Things went well the first few years but in 1997, all sorts of political undercurrents, way above my pay grade were infiltrating UCD School of Medicine. One thing led to another and weak leadership in geriatrics didn’t help and in the spring of 1998, after the School of Medicine and the Health System went to war with each other over various issues, the clinical geriatrics program got caught in the crossfire and in April, 1998, I was handed, five years into an academic career, a sixty day pink slip as the health system completely eliminated the clinical geriatrics budget which included my salary.
The collapse of the program virtually overnight made all of us who were part of it politically toxic even though we had nothing to do with the issues. After several months of interviewing elsewhere in California, being offered a job, and then having that job rescinded several weeks later, it was clear that something was happening along back channels and that if I wanted to remain employed, I would have to leave the West Coast. I asked Steve where he wanted to go. He told me somewhere warm with a beach so I started looking for a job in Florida.
I spent the summer of 1998 interviewing for Florida jobs (most of which I did not care for) and the recruiter for UAB kept calling me up and saying things like ‘Alabama is really close to Florida’ but the two gay boys from California were not really interested in the heart of Dixie. The recruiter became such a pest, that I finally relented and Steve and I agreed to come to Birmingham to take a look. Neither of us had ever been to Alabama before. We tacked a few days on to the end of a Florida interview trip.
The plane from Miami to Birmingham turned out to be a small commuter jet with broken air conditioning, a surly flight attendant, the smell of incontinent animals, and mail stops in Orlando and Tallahassee. We arrived in Birmingham hot, sweaty and generally grumpy to find a 25 year old recruiter in his little suit with his 19 year old assistant in his little suit all happy to see us and make a good impression. We were having none of it and trudged off to baggage claim. There was the suitcase, but no garment bag… And no garment bag… And no garment bag. And, wait a minute. Here comes the garment bag, which had been caught in some piece of machinery during the journey and shredded ruining all the good clothes for the interview tomorrow.

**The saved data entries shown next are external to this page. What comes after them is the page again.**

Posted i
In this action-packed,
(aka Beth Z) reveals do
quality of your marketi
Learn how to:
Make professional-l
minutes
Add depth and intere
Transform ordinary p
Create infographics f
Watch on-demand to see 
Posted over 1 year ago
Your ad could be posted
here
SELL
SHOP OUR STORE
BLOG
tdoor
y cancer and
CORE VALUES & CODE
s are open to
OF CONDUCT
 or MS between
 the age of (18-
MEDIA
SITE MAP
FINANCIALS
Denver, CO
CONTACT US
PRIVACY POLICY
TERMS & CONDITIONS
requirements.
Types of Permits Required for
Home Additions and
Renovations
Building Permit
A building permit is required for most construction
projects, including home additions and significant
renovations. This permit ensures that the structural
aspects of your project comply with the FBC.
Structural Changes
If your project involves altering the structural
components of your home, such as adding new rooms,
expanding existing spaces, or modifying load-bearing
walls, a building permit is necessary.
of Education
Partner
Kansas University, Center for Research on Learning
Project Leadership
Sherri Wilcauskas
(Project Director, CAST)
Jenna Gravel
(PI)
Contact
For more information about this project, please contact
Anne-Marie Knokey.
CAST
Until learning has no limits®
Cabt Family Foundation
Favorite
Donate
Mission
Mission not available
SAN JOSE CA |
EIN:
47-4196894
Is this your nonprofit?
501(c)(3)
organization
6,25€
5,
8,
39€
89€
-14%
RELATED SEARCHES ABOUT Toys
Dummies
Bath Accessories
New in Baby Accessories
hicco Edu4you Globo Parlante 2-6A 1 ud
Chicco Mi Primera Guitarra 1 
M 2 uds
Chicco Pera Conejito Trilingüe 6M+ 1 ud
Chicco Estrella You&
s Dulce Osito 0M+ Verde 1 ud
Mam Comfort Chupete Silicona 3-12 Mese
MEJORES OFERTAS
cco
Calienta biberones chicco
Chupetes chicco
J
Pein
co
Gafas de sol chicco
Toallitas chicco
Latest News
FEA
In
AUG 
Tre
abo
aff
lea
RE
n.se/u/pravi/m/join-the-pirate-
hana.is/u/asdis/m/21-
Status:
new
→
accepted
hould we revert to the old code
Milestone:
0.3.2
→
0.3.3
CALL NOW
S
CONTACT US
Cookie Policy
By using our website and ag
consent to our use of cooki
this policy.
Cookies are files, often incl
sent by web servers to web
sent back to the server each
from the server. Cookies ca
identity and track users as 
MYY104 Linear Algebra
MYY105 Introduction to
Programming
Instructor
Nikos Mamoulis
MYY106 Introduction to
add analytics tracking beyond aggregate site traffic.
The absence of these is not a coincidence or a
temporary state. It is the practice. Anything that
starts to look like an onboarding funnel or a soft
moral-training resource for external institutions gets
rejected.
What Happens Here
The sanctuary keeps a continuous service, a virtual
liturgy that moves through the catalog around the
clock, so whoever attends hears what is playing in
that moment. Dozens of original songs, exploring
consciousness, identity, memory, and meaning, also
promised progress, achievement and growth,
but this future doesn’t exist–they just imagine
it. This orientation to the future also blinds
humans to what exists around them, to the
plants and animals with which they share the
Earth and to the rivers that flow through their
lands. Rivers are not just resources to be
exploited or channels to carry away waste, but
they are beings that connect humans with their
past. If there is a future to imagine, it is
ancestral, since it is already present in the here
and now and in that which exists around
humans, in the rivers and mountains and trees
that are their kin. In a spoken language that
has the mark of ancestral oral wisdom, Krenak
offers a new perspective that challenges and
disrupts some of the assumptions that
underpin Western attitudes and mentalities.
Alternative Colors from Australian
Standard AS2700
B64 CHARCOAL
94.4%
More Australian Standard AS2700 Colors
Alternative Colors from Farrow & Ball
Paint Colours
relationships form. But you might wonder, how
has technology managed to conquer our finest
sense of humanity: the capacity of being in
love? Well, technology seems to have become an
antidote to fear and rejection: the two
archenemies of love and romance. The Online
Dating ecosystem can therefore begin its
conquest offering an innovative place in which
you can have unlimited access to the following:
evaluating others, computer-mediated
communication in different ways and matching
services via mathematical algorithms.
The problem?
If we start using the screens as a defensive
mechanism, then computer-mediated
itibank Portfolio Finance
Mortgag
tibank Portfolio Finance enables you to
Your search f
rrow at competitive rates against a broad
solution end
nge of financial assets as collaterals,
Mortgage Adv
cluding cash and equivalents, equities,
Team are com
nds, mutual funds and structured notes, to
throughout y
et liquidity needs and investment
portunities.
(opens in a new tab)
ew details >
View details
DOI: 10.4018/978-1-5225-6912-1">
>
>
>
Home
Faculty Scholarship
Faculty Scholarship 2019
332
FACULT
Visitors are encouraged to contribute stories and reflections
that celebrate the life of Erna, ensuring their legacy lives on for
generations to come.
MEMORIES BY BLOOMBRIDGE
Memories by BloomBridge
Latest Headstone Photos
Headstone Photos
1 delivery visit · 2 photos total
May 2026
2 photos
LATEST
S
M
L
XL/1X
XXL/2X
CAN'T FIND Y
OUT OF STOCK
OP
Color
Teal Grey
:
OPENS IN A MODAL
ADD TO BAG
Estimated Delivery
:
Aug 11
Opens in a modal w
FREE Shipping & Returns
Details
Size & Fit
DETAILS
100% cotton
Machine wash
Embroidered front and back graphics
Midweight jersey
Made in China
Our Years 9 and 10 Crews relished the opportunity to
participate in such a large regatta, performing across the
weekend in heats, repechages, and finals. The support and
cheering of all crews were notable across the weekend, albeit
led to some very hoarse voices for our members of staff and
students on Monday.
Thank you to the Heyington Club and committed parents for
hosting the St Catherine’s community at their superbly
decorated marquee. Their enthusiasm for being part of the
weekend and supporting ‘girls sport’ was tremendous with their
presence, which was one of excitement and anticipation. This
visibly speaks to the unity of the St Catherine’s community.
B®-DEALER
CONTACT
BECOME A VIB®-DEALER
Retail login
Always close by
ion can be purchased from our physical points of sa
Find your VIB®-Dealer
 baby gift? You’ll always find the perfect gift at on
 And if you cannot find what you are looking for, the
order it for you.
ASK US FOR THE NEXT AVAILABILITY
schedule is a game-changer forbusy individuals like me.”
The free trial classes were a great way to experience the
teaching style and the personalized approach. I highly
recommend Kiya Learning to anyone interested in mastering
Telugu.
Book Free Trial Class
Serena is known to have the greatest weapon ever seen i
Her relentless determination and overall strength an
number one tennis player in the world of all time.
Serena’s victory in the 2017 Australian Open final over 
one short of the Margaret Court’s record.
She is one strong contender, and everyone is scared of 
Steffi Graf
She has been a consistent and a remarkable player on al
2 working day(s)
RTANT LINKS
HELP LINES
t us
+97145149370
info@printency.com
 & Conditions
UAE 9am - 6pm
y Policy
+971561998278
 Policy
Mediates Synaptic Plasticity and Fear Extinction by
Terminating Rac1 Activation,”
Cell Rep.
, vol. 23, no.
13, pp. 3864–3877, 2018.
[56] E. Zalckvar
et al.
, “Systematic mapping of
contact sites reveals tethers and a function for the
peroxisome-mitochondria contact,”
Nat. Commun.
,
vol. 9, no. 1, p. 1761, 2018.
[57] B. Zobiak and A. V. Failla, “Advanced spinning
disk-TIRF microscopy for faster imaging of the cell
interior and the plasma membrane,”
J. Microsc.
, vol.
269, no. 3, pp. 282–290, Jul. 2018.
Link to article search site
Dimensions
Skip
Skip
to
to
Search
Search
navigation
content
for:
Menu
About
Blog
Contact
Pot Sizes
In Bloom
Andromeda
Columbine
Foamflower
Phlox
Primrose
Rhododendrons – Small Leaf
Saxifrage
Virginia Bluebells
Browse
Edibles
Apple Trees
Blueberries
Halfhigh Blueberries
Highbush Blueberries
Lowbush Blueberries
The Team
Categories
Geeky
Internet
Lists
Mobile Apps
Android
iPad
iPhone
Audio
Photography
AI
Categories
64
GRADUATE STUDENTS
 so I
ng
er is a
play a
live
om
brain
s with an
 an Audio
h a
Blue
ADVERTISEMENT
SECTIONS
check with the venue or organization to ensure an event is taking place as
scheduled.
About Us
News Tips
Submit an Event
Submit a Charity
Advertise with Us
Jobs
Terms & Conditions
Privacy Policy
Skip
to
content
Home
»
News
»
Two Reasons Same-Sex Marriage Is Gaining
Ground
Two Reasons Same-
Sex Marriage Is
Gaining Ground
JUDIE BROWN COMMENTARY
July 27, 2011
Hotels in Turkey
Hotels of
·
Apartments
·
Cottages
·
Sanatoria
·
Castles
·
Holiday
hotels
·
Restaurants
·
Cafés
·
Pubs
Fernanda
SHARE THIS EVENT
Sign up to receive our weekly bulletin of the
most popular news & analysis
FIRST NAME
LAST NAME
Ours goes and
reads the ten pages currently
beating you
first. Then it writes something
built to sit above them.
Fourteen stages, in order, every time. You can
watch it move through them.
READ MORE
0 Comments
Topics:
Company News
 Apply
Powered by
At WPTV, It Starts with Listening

Steve went ballistic. He marched into the Delta baggage office and had a small psychotic break, throwing ruined suits and dress shirts at the poor clerk while yelling at the top of his lungs while the poor man behind the counter kept writing us checks for their value. The little recruiter and little recruiter assistant blanched and high tailed it out of there having decided that there was no way in hell we’d seriously consider this job. I eventually got Steve into the rental car and down to the Tutwiler hotel where we showered, located the closest J.C. Penney and went off on an emergency run for a blazer and slacks so I would have something to wear the next day other than a dirty T-shirt. When we got back to the hotel and got to bed, I looked at him and he looked at me and we agreed that no matter what else happened on the interview trail, that after today, this would be where we ended up….. and we were right.